Exercise prompt
The records below are to be transcribed exactly, with the pictures removed.

# # # #

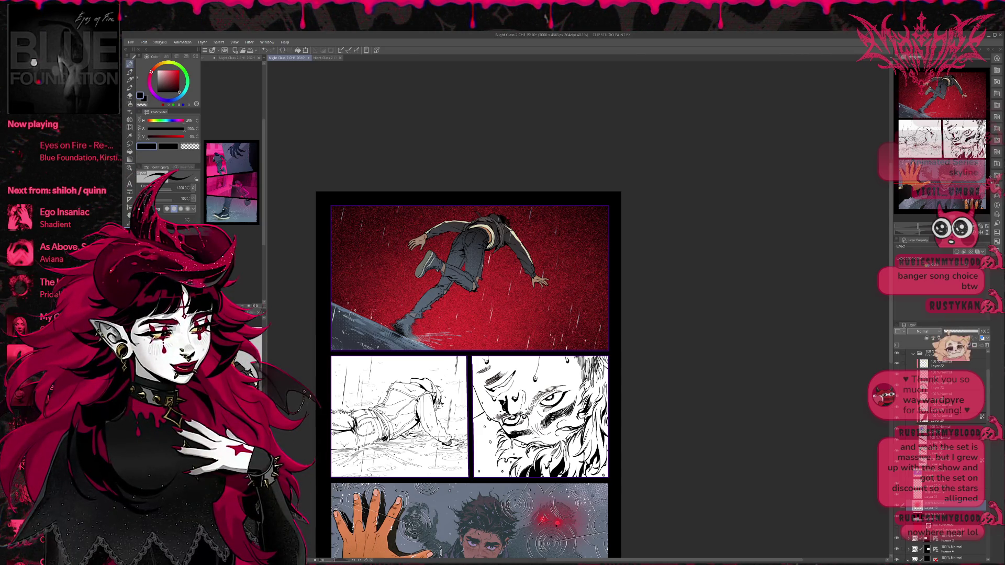
key("b")
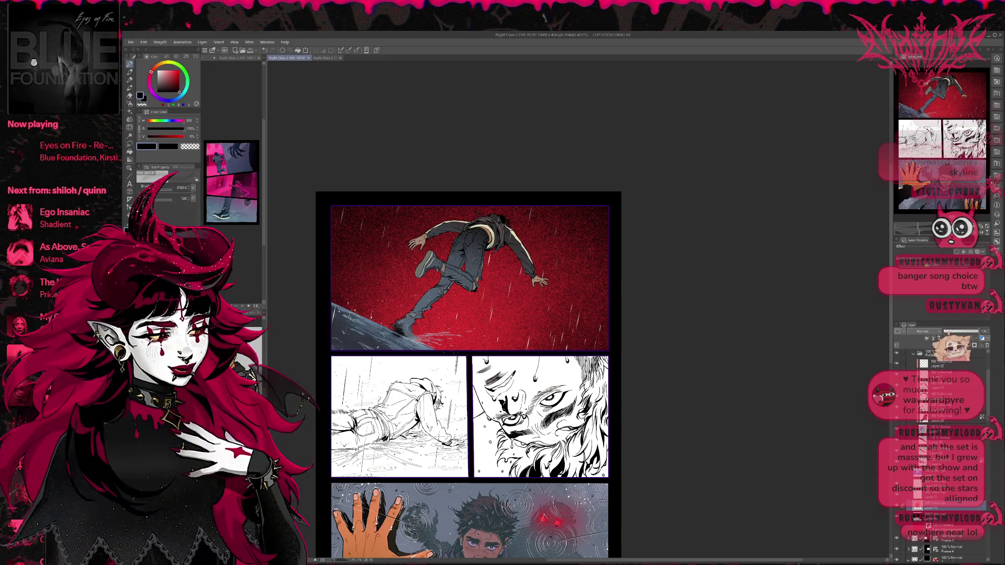
left_click(466, 315, "alt")
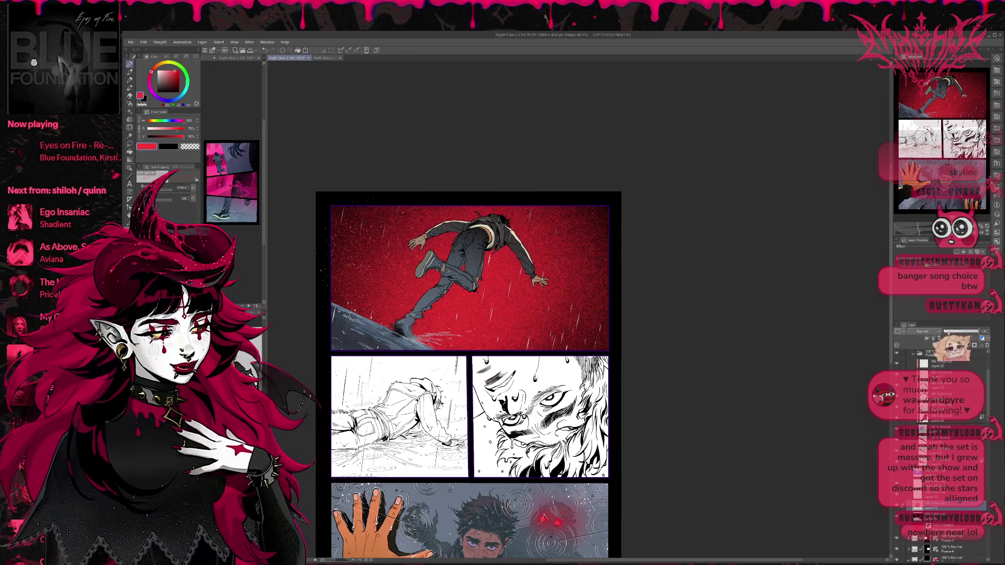
left_click(461, 151, "alt")
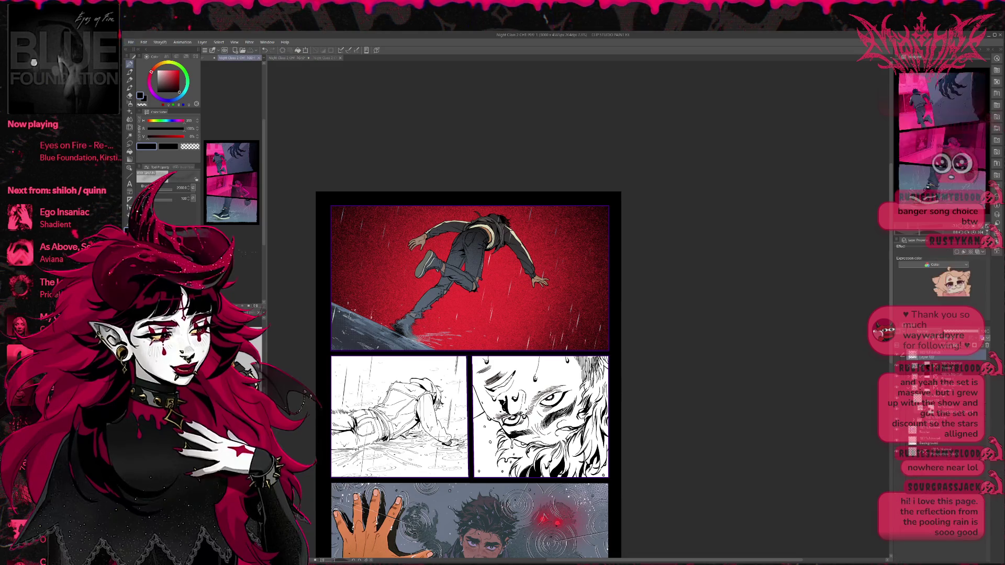
Widen the reference sub-views beside the page and fit the whole page in view.
mouse_move(264, 262)
left_mouse_down()
mouse_move(369, 261)
mouse_move(360, 260)
left_mouse_up()
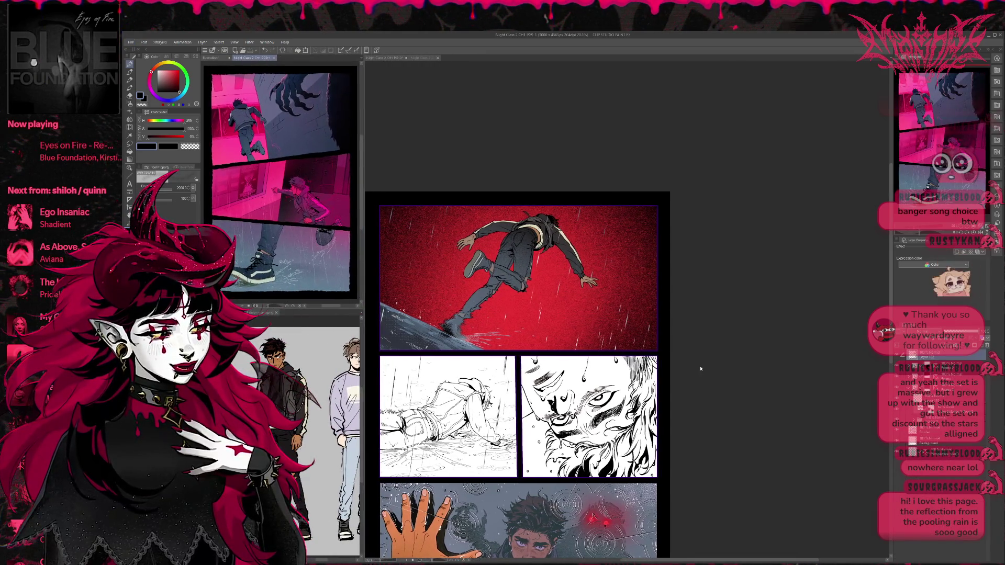
key("ctrl+0")
scroll(530, 311, "down", 2)
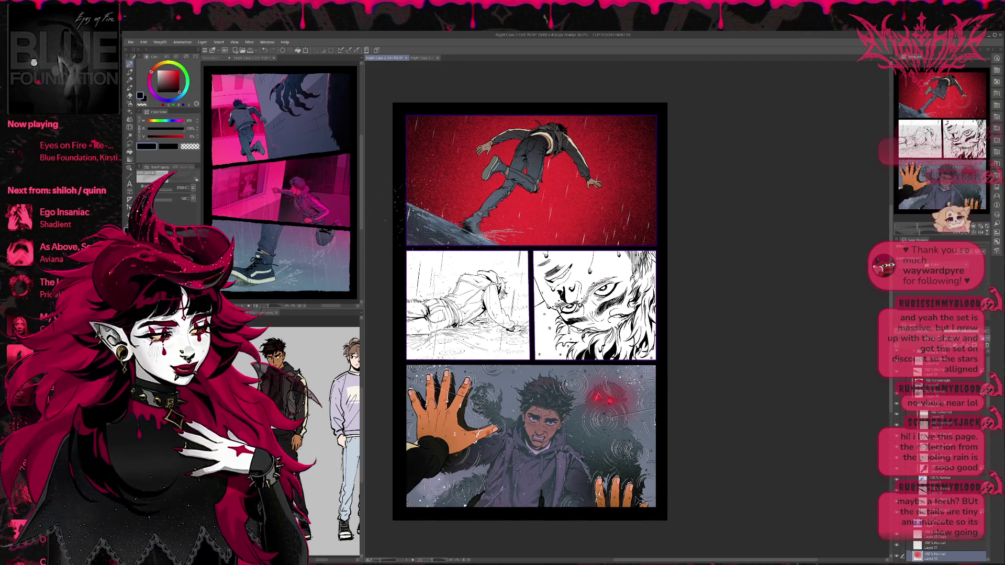
Wash the red top panel with light grey airbrush strokes, then sample a light grey-blue.
left_click(156, 80)
left_click_drag(430, 204, 570, 189)
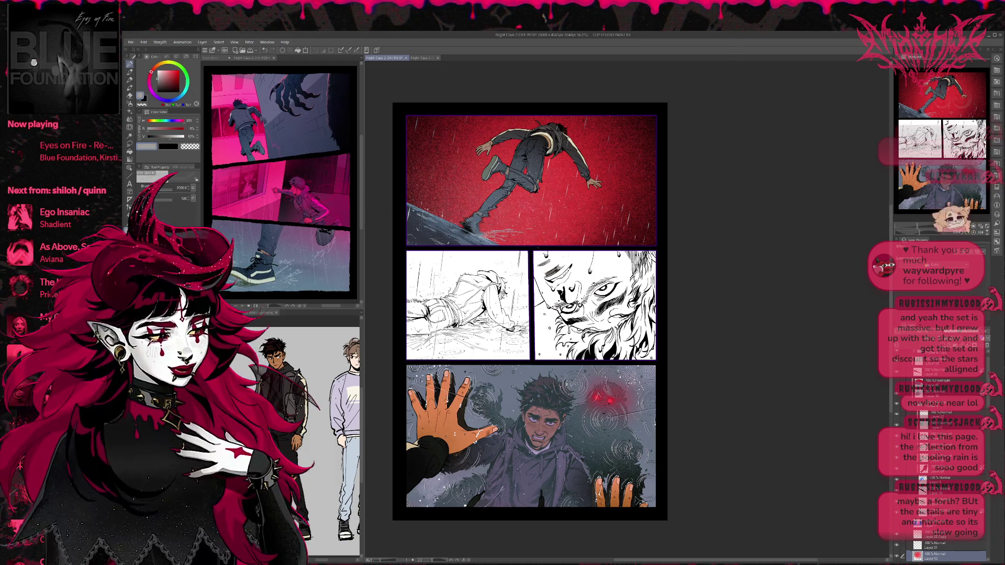
left_click_drag(434, 157, 613, 183)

# # # #

Exercise output
key("b")
left_click(466, 315, "alt")
left_click(461, 151, "alt")
Widen the reference sub-views beside the page and fit the whole page in view.
mouse_move(264, 262)
left_mouse_down()
mouse_move(369, 261)
mouse_move(360, 260)
left_mouse_up()
key("ctrl+0")
scroll(530, 311, "down", 2)
Wash the red top panel with light grey airbrush strokes, then sample a light grey-blue.
left_click(156, 80)
left_click_drag(430, 204, 570, 189)
left_click_drag(434, 157, 613, 183)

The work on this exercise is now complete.